L’intérêt féodal avait heureusement pour contre-poids la politique des rois. Ceux-ci comprirent que les banalités, si on les exerçait à la rigueur, donneraient aux seigneurs le monopole de l’alimentation, et feraient d’eux les maîtres du royaume. Philippe-Auguste et saint Louis s’appliquèrent à susciter une espèce de concurrence dans tous les lieux où leur autorité pouvait se faire sentir. Dans le rayon de Paris notamment, où beaucoup de terres dépendaient de la couronne, il fut permis d’élever des moulins où l’on travaillait à façon pour le premier venu ; mais les meuniers devaient attendre la pratique : il leur était défendu d’aller à la chasse aux blés, dans la crainte qu’ils ne fissent invasion sur la terre des seigneurs ayant mouture. Ce délit était puni par une amende de 60 sous parisis et la confiscation des grains, des chariots, des chevaux. Une singulière exception était admise pour la seigneurie de Gonesse. Là s’étaient établis d’habiles industriels qui avaient enchanté les Parisiens en leur fournissant des farines plus blanches et plus savoureuses que les autres. Avec la protection royale, ils obtinrent la permission de travailler pour Paris; mais, étant vassaux du châtelain de Gonesse, il leur était interdit de moudre pour eux-mêmes ou pour leurs voisins, et ils devaient se servir pour leur propre usage des fours et moulins banaux de la châtellenie.

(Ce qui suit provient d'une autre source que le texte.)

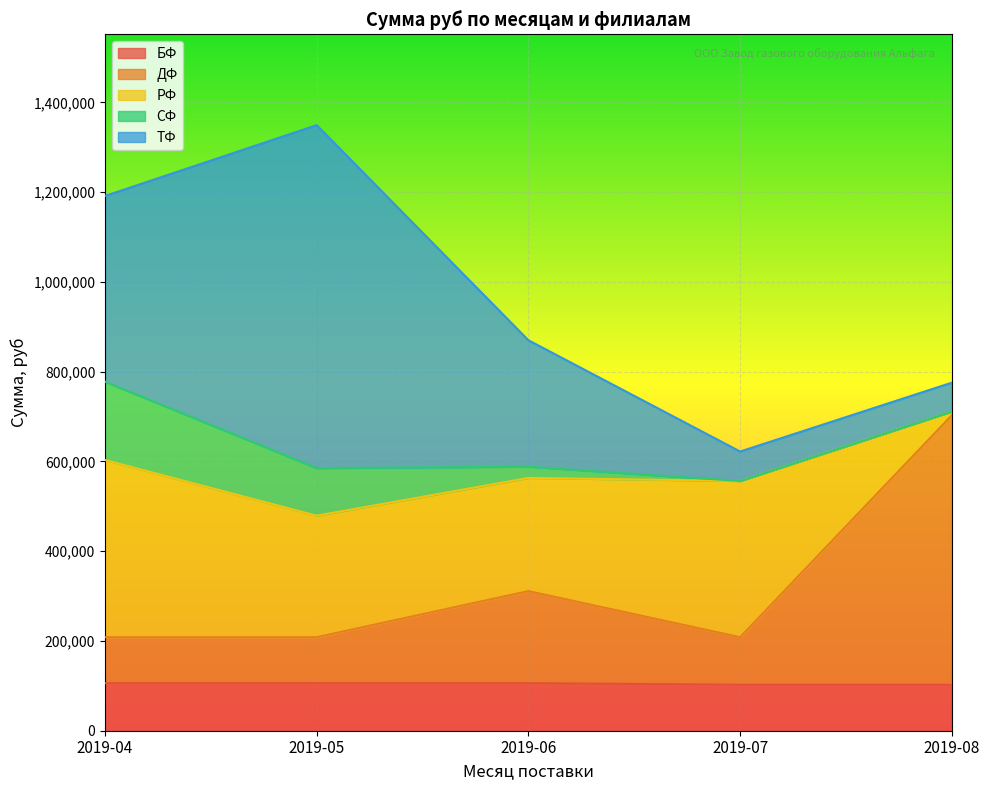

Between which two adjacent categories do ДФ and СФ first intersect?

2019-05 and 2019-06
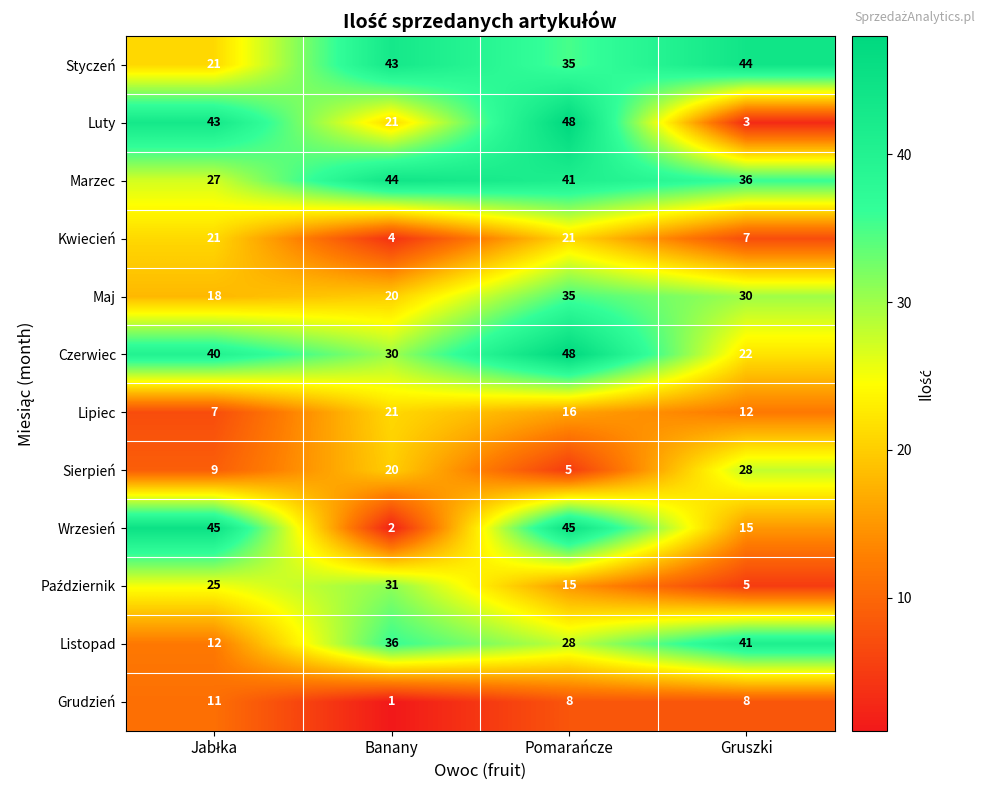

Which category has the lowest value across all series?

Banany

Les rois eurent à lutter aussi pour que la cuisson ne devînt pas une industrie absolument monopolisée, et à cet égard Paris fut encore favorisé. Philippe-Auguste autorise les boulangers à établir des fours, non-seulement pour leur propre fabrication, mais pour le public. Saint Louis défend la construction des fours banaux dans l’intérieur des villes[1]. Philippe le Bel reconnaît à tout bourgeois le droit de cuire à domicile. Les fondateurs de la grande politique royale, avec le naïf bon sens qui faisait leur force, avaient bien vu que le vrai contre-poids à la tyrannie féodale était la liberté. Ils se seraient bien gardés d’enchaîner les industriels roturiers qu’ils voulaient opposer aux spéculateurs nobles. Les statuts de saint Louis règlent ainsi le commerce des grains : «Quiconque veut être blatier, c’est à savoir vendeur de blé à Paris, être le peut franchement,

  1. Les rues de Paris dont les noms rappellent encore ces privilèges seigneuriaux, rues du Four Saint-Germain, Saint-Honoré, Saint-Marcel, Saint-Hilaire, etc., étaient alors en dehors de la ville proprement dite, sur des terrains dépendant des abbaye» seigneuriales ou de l’évêché. Les fours des chanoines de Saint-Marcel furent ceux qui disparurent les derniers, en 1675.